Mas nada o impedia de continuar indo à cidade, e não havia chance de esbarrar com Moiraine nas tavernas do cais do Maule, o distrito portuário, ou nas estalagens do Chalm, onde ficavam os armazéns pouco iluminados — a maioria locais imundos com vinho barato, cerveja ruim, brigas ocasionais e intermináveis jogos de dados. As apostas no dado eram baixas, comparadas às que ele estava acostumado, mas não era por isso que sempre voltava à Pedra depois de algumas horas. Tentava não pensar no que o arrastava de volta, outra vez para perto de Rand.

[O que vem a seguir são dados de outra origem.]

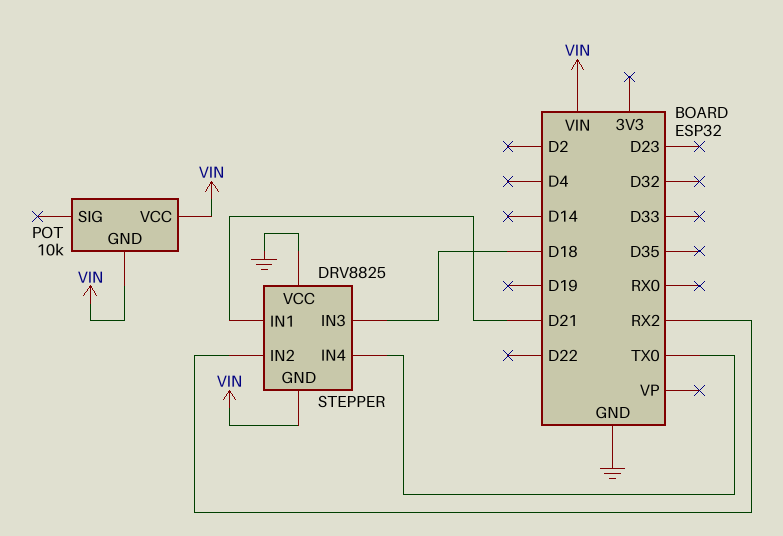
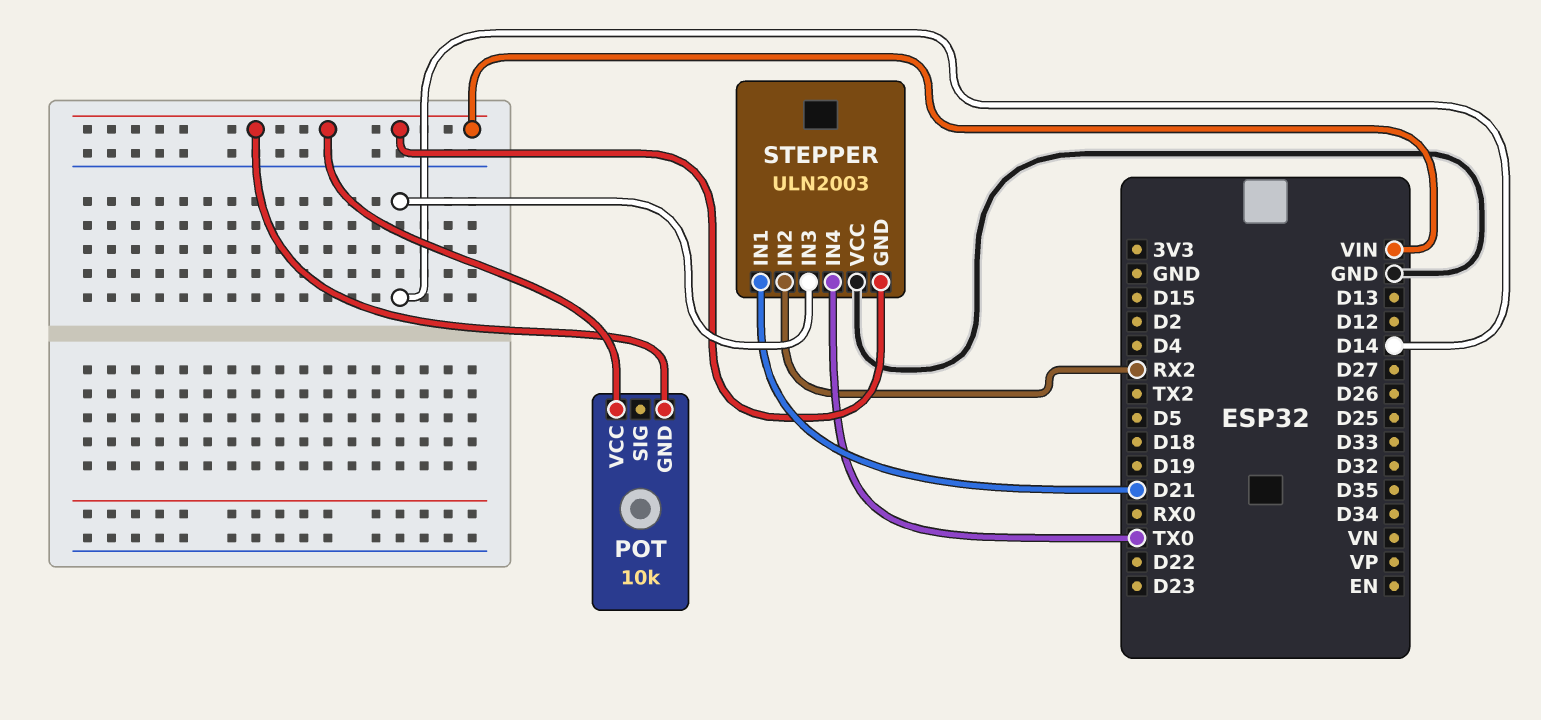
STEPPER: DRV8825 -> ULN2003
STEPPER pin IN3: D18 -> D14

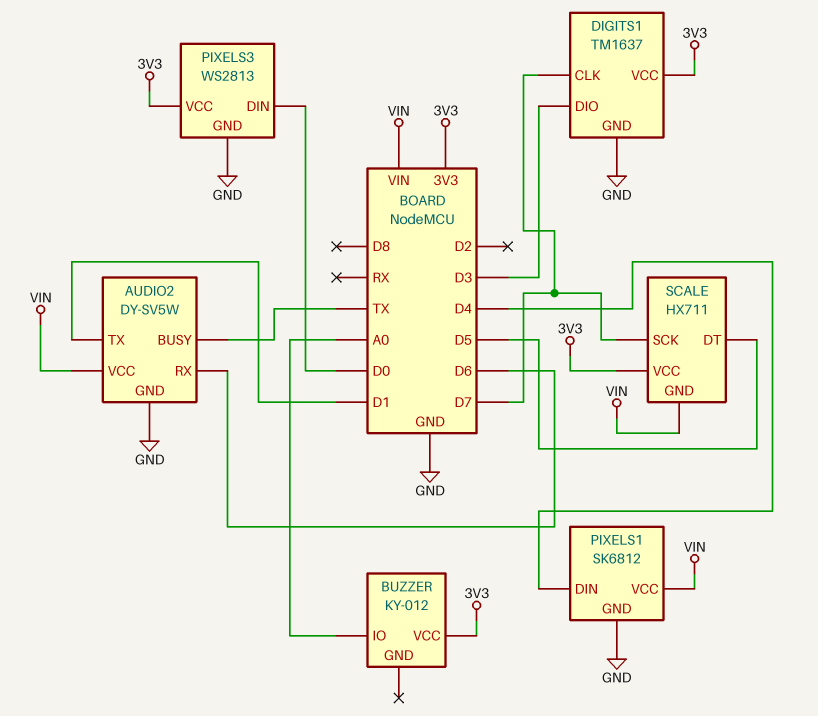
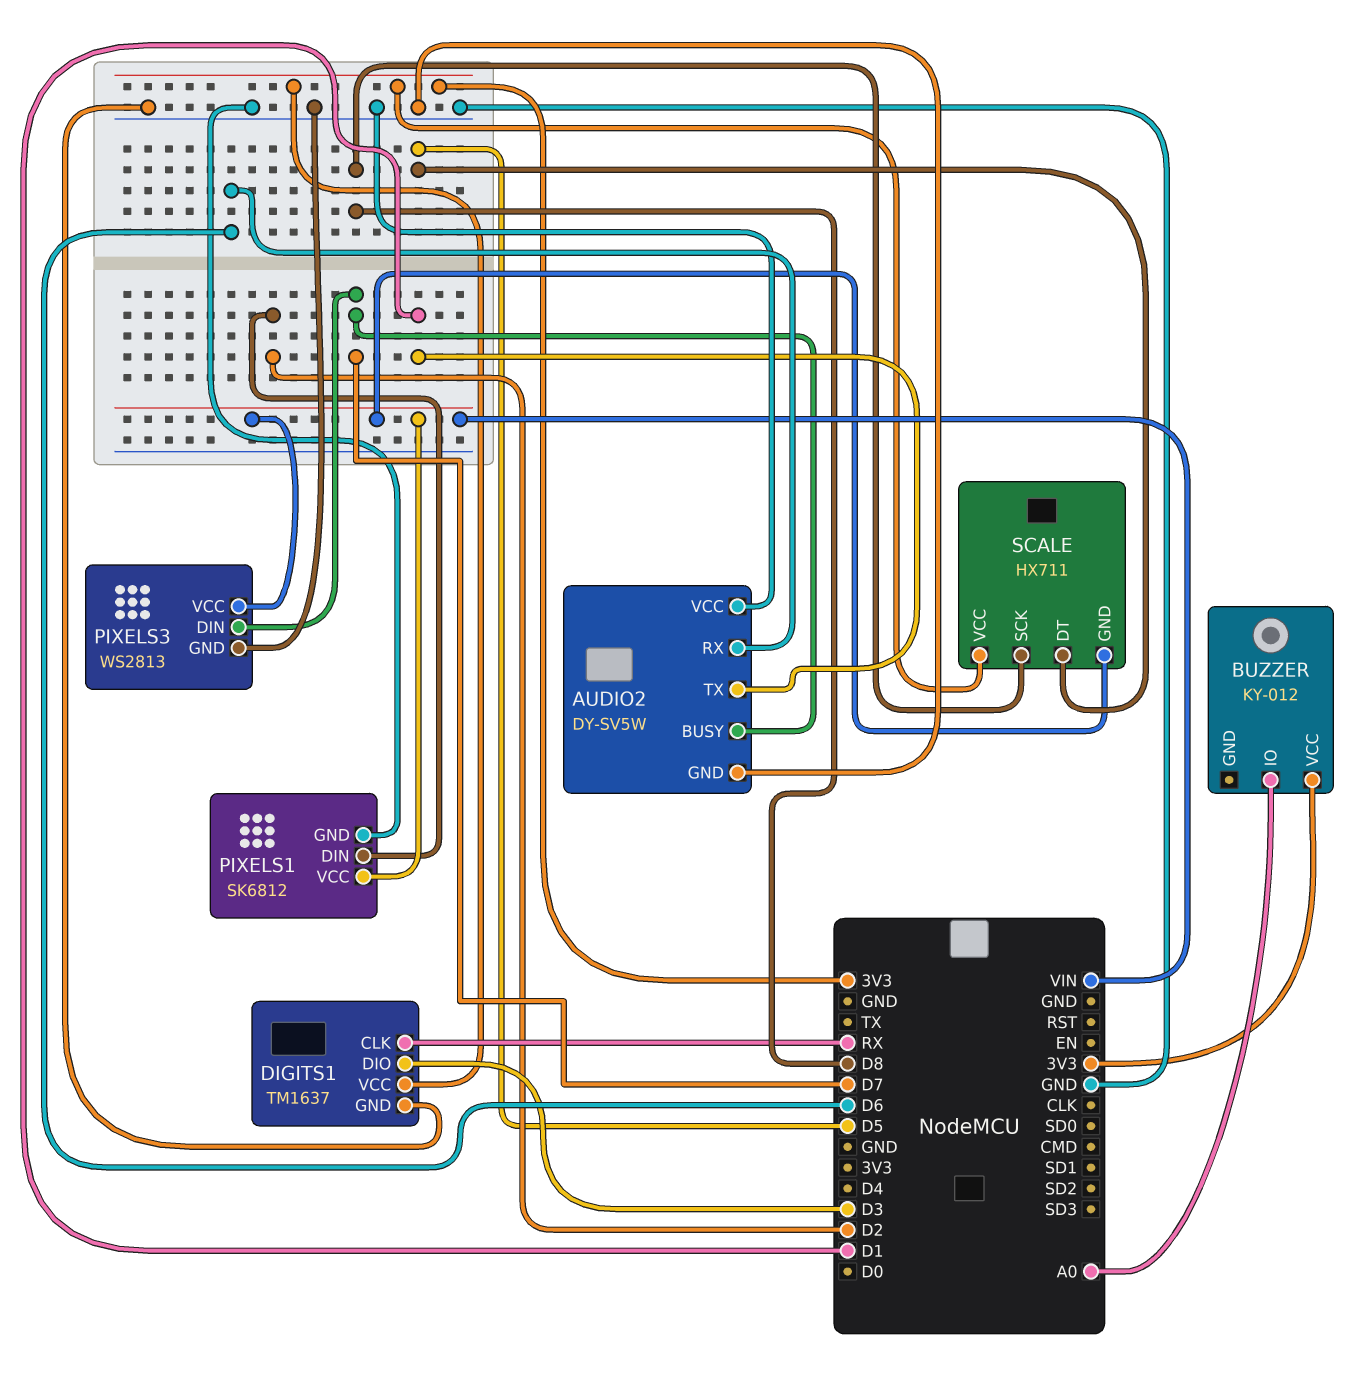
AUDIO2 pin BUSY: TX -> D7
AUDIO2 pin VCC: VIN -> GND
DIGITS1 pin CLK: D7 -> RX
PIXELS1 pin DIN: D4 -> D2
PIXELS3 pin DIN: D0 -> D7
PIXELS3 pin VCC: 3V3 -> VIN
SCALE pin SCK: D7 -> D8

Perrin às vezes avistava Mat nas tavernas da zona portuária, bebendo muito vinho barato, jogando dados como se não se importasse se ganhava ou perdia. Certa vez, parecia exibir uma faca quando um marinheiro troncudo o pressionou, querendo saber com que frequência ele de fato ganhara. Não fazia o estilo de Mat ser tão irritadiço, mas Perrin o evitava, em vez de tentar descobrir o que o incomodava. Não estava ali para beber ou jogar dados, e os homens que pensavam em brigar com ele mudavam de ideia quando viam o tamanho de seus ombros — e a cor de seus olhos. Mas ele comprava cerveja ruim para marinheiros de calças de couro largas, mercadores menores que usavam finas correntes de prata penduradas na frente dos casacos e qualquer homem que parecesse vir de alguma terra distante. Buscava rumores, notícias de algo que pudesse levar Faile para longe de Tear. Para longe dele.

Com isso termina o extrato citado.